DIRECTIONS FOR THIS TASK: Each entry has to be printed again exactly.

SUPPLIED INFORMATION:
● ● ● ●

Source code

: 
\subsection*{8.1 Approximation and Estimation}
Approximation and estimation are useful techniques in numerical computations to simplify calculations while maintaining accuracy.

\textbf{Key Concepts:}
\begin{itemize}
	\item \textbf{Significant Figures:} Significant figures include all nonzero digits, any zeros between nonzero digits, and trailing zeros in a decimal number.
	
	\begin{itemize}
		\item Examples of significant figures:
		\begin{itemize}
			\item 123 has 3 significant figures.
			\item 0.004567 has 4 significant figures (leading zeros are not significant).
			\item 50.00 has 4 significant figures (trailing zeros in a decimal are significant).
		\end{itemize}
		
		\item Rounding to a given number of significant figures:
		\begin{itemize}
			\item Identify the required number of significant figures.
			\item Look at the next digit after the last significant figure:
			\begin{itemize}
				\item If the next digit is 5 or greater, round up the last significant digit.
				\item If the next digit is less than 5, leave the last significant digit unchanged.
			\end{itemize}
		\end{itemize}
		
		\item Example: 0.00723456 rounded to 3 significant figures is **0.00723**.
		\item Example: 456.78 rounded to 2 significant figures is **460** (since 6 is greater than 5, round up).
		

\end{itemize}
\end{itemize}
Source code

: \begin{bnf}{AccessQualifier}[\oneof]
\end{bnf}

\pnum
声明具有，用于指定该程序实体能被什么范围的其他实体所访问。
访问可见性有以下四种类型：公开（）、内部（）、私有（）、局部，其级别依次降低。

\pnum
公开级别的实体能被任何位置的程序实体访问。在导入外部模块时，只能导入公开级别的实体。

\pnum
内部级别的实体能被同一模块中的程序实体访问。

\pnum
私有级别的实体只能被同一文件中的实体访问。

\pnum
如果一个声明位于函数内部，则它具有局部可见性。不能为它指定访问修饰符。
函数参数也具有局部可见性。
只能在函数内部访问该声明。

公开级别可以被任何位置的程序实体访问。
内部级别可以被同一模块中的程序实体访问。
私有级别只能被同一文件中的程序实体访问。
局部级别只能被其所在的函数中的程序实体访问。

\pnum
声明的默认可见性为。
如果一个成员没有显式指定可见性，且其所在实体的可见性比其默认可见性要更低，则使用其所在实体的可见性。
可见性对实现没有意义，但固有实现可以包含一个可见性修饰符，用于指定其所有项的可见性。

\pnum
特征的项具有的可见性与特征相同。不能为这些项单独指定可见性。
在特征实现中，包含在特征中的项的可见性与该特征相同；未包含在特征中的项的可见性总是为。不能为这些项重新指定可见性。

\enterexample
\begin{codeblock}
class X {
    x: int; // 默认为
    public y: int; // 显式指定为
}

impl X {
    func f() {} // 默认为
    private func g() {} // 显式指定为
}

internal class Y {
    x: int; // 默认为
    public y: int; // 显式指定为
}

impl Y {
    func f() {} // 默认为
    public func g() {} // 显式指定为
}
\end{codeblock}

● ● ● ●

SOLUTION:
Source code

: 
\subsection*{8.1 Approximation and Estimation}
Approximation and estimation are useful techniques in numerical computations to simplify calculations while maintaining accuracy.

\textbf{Key Concepts:}
\begin{itemize}
	\item \textbf{Significant Figures:} Significant figures include all nonzero digits, any zeros between nonzero digits, and trailing zeros in a decimal number.
	
	\begin{itemize}
		\item Examples of significant figures:
		\begin{itemize}
			\item 123 has 3 significant figures.
			\item 0.004567 has 4 significant figures (leading zeros are not significant).
			\item 50.00 has 4 significant figures (trailing zeros in a decimal are significant).
		\end{itemize}
		
		\item Rounding to a given number of significant figures:
		\begin{itemize}
			\item Identify the required number of significant figures.
			\item Look at the next digit after the last significant figure:
			\begin{itemize}
				\item If the next digit is 5 or greater, round up the last significant digit.
				\item If the next digit is less than 5, leave the last significant digit unchanged.
			\end{itemize}
		\end{itemize}
		
		\item Example: 0.00723456 rounded to 3 significant figures is **0.00723**.
		\item Example: 456.78 rounded to 2 significant figures is **460** (since 6 is greater than 5, round up).
		

\end{itemize}
\end{itemize}
Source code

: \begin{bnf}{AccessQualifier}[\oneof]
\end{bnf}

\pnum
声明具有，用于指定该程序实体能被什么范围的其他实体所访问。
访问可见性有以下四种类型：公开（）、内部（）、私有（）、局部，其级别依次降低。

\pnum
公开级别的实体能被任何位置的程序实体访问。在导入外部模块时，只能导入公开级别的实体。

\pnum
内部级别的实体能被同一模块中的程序实体访问。

\pnum
私有级别的实体只能被同一文件中的实体访问。

\pnum
如果一个声明位于函数内部，则它具有局部可见性。不能为它指定访问修饰符。
函数参数也具有局部可见性。
只能在函数内部访问该声明。

公开级别可以被任何位置的程序实体访问。
内部级别可以被同一模块中的程序实体访问。
私有级别只能被同一文件中的程序实体访问。
局部级别只能被其所在的函数中的程序实体访问。

\pnum
声明的默认可见性为。
如果一个成员没有显式指定可见性，且其所在实体的可见性比其默认可见性要更低，则使用其所在实体的可见性。
可见性对实现没有意义，但固有实现可以包含一个可见性修饰符，用于指定其所有项的可见性。

\pnum
特征的项具有的可见性与特征相同。不能为这些项单独指定可见性。
在特征实现中，包含在特征中的项的可见性与该特征相同；未包含在特征中的项的可见性总是为。不能为这些项重新指定可见性。

\enterexample
\begin{codeblock}
class X {
    x: int; // 默认为
    public y: int; // 显式指定为
}

impl X {
    func f() {} // 默认为
    private func g() {} // 显式指定为
}

internal class Y {
    x: int; // 默认为
    public y: int; // 显式指定为
}

impl Y {
    func f() {} // 默认为
    public func g() {} // 显式指定为
}
\end{codeblock}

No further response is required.